== Requirement ==
Copy out the text of the rows below, changing "Unser Netzwerk" to "Unsere Partner" everywhere and keeping everything else the same. Leave out the pictures.

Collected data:

↓

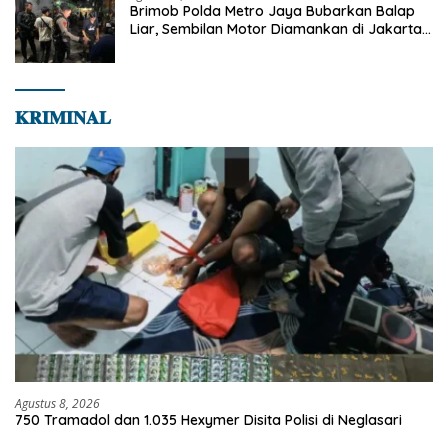
Brimob Polda Metro Jaya Bubarkan Balap
Liar, Sembilan Motor Diamankan di Jakarta
Timur
𝐊𝐑𝐈𝐌𝐈𝐍𝐀𝐋
Agustus 8, 2026
750 Tramadol dan 1.035 Hexymer Disita Polisi di Neglasari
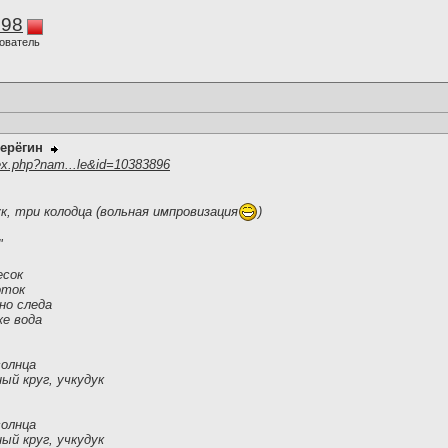
298
ователь
ерёгин
ex.php?nam...le&id=10383896
ук, три колодца (вольная импровизация
)
"
есок
оток
но следа
же вода
солнца
ый круг, учкудук
солнца
ый круг, учкудук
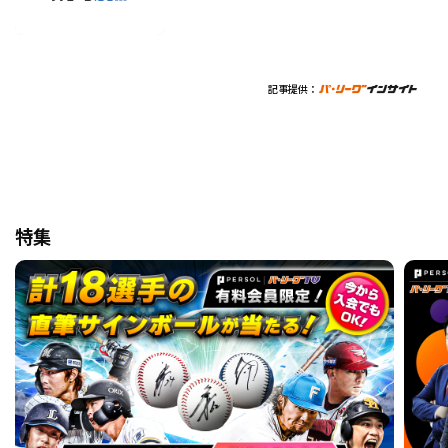
記事提供：
特集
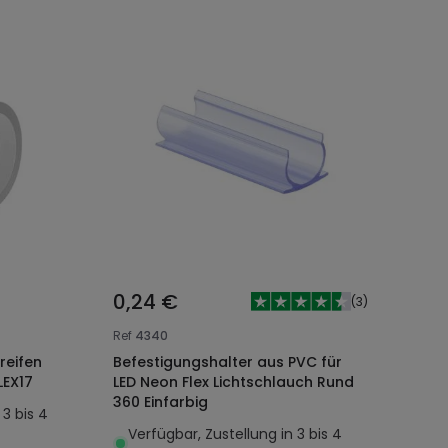
0,24 €
(
3
)
Ref
4340
reifen
Befestigungshalter aus PVC für
EX17
LED Neon Flex Lichtschlauch Rund
360 Einfarbig
 3 bis 4
Verfügbar, Zustellung in 3 bis 4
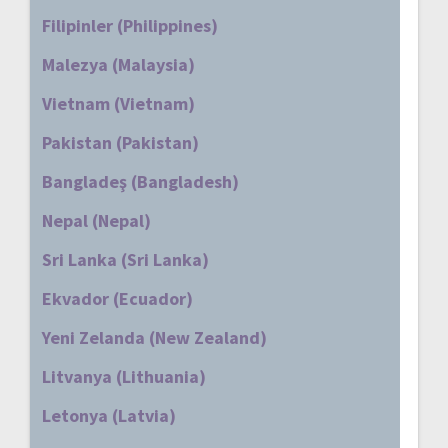
Filipinler (Philippines)
Malezya (Malaysia)
Vietnam (Vietnam)
Pakistan (Pakistan)
Bangladeş (Bangladesh)
Nepal (Nepal)
Sri Lanka (Sri Lanka)
Ekvador (Ecuador)
Yeni Zelanda (New Zealand)
Litvanya (Lithuania)
Letonya (Latvia)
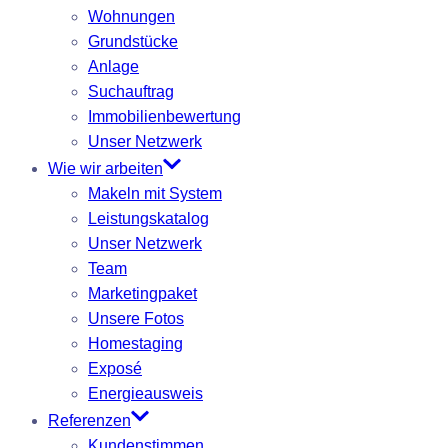
Wohnungen
Grundstücke
Anlage
Suchauftrag
Immobilienbewertung
Unser Netzwerk
Wie wir arbeiten
Makeln mit System
Leistungskatalog
Unser Netzwerk
Team
Marketingpaket
Unsere Fotos
Homestaging
Exposé
Energieausweis
Referenzen
Kundenstimmen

↑

== Reply ==
Brimob Polda Metro Jaya Bubarkan Balap
Liar, Sembilan Motor Diamankan di Jakarta
Timur
𝐊𝐑𝐈𝐌𝐈𝐍𝐀𝐋
Agustus 8, 2026
750 Tramadol dan 1.035 Hexymer Disita Polisi di Neglasari
298
ователь
ерёгин
ex.php?nam...le&id=10383896
ук, три колодца (вольная импровизация
)
"
есок
оток
но следа
же вода
солнца
ый круг, учкудук
солнца
ый круг, учкудук
記事提供：
特集
0,24 €
(
3
)
Ref
4340
reifen
Befestigungshalter aus PVC für
EX17
LED Neon Flex Lichtschlauch Rund
360 Einfarbig
 3 bis 4
Verfügbar, Zustellung in 3 bis 4
Filipinler (Philippines)
Malezya (Malaysia)
Vietnam (Vietnam)
Pakistan (Pakistan)
Bangladeş (Bangladesh)
Nepal (Nepal)
Sri Lanka (Sri Lanka)
Ekvador (Ecuador)
Yeni Zelanda (New Zealand)
Litvanya (Lithuania)
Letonya (Latvia)
Wohnungen
Grundstücke
Anlage
Suchauftrag
Immobilienbewertung
Unsere Partner
Wie wir arbeiten
Makeln mit System
Leistungskatalog
Unsere Partner
Team
Marketingpaket
Unsere Fotos
Homestaging
Exposé
Energieausweis
Referenzen
Kundenstimmen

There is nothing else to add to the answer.